Шрифт:
Интервал:
Закладка:
Потом был «мертвый час». Или тихий. Час кипучей, автономной, особенной жизни, до краев заполненный сделками, спорами, устными рассказами, беседами, поучениями, наставлениями и еще всякой важной детской мелочью.
Серафима Никитична торопила, раздевала, усмиряла. И неудержимо зевала — прикрывала длинными тонкими пальцами топырящиеся нецелованные губы. Она садилась на кровать — с прихода в углу, чуть в отдалении от наших спаренных, по двадцать в ряд — и отстегивала застежки на черных туфельках. Потом одним легким неприметным движением вбрасывала согнутые в коленях ноги в чулках на одеяло и укладывалась на бочок, чтобы нас видеть. Ее неизменная серая долгополая юбка вытягивалась по верхнему бедру вгладь, и тело ее минуту-другую сохраняло строгую упругость линий, ту волнообразную округлую мягкость, что свойственна только женскому телу. Затем все это медленно опадало, ломко рушилось. Она засыпала, а будить ее приходил по договоренности дядя Петя — увечный наш сторож и дворник, влюбленный в нее, как в дочь, — когда время «мертвого часа» кончалось. Днем она спала с нами, в одежде, ночью в тесной каморке на трех воспитательниц, и никто из нас, даже самых отчаянных и дотошных, не мог похвастаться, что когда-нибудь видел ее полуодетой или как она раздевается.
Естественно, спать считалось предосудительным. Более того, наказуемым. Как только Серафима Никитична отходила к Морфею, начиналась пальба. Я долго не мог в толк взять, кто с кем воюет и за что. Враждовали группы девочек между собой, мальчиков между собой, группы девочек с группами мальчиков, смешанные со смешанными, тут сам черт голову сломит. Встречались и гордые одиночки, которые вроде как над схваткой. Меня немедленно завербовали ближние, снабдили оружием и указали примерное направление, где находится противник. Стреляли мы плотно скатанными бумажными галками — пулями при помощи тонких резинок (дергали из трусов). Привязал резинку к большому и указательному, и вся недолга. Патроны многократного использования. Вражьи пули подбирали специальные сборщики, в основном из неметких или проштрафившихся чем-нибудь. Бить старались наверняка, экономно, редко, но чтоб уж закатать зеваке как следует. Особенно этим отличались девчонки, во всем остальном такие транжиры. Мне запиндярили в правую лобную долю, а я даже не понял, кто стрелял и откуда. Нырнул под одеяло — больно-то как, зараза; разозлился и из-под подушки взялся палить наобум, куда попало. Но тут меня свои осадили.
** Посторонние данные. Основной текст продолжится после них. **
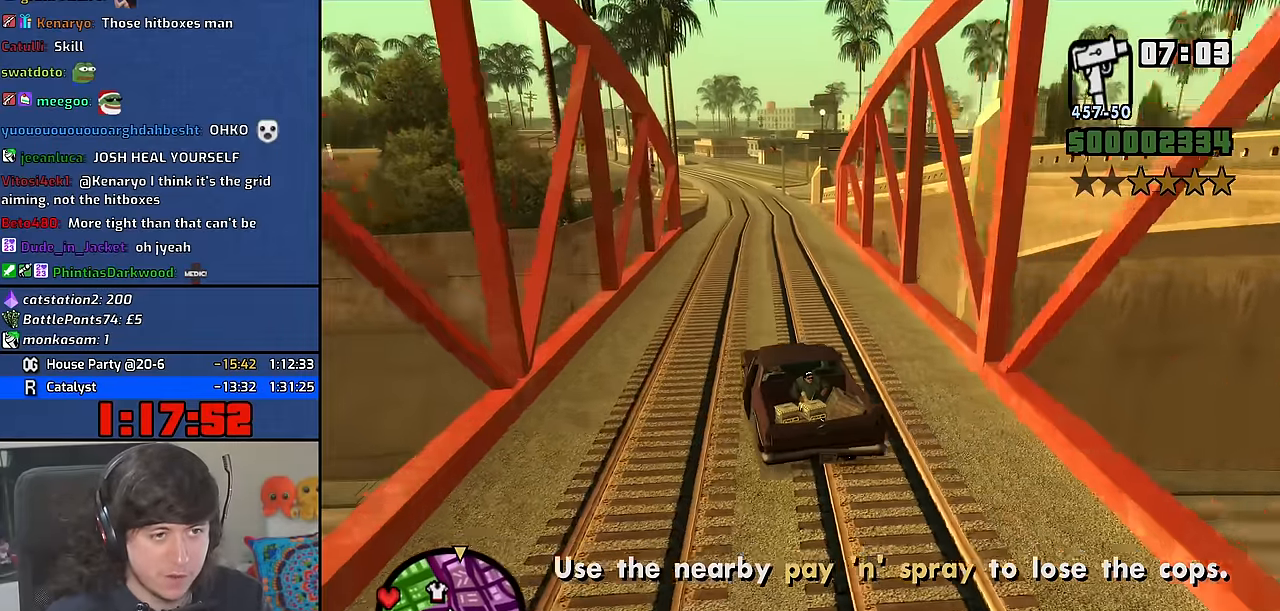
{"keys": ["w"], "mouse": [], "events": [[417, "d", "down"], [500, "d", "up"]]}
— Утихни, ты, новенький, — сказал тот, что лежал слева. — Разогнался. Патроны, балда, беречь надо.
— Справедливо, между прочим, — подтвердил тот, что лежал справа. — Эмоции на войне — последнее дело.
Тем, как ненавязчиво он это сказал, сразу к себе расположил.
— Дошло, — сказал я и спросил: — Как тебя зовут?
— А хрен его знает, — ответил он, не прекращая военных действий. — Записали Александром, ребята зовут Саней. Фамилия Фонарев. От фонаря, значит.
— А я Иван. Был бесфамильный, сейчас Ситцев, но это, как я понимаю, еще не окончательно.
— Ты вообще кто?
— А?
— Ну, что умеешь делать лучше всего?
Я думал недолго:
— Своевольничать.
— Это не профессия. Я, например, поэт, пишу стихи. Кто-то вышивальщик или рисует что хочешь или может на спор стакан соли съесть. Не профессия, но зато уникально, неповторимо. Надька, например, ну та, что тебе в лобешник засвистела, умеет горшок к попе присосать и ходить как ни в чем не бывало. У нее кличка Фокус. А ты кто?
— Тогда я буду... пересмешником. Или вождем.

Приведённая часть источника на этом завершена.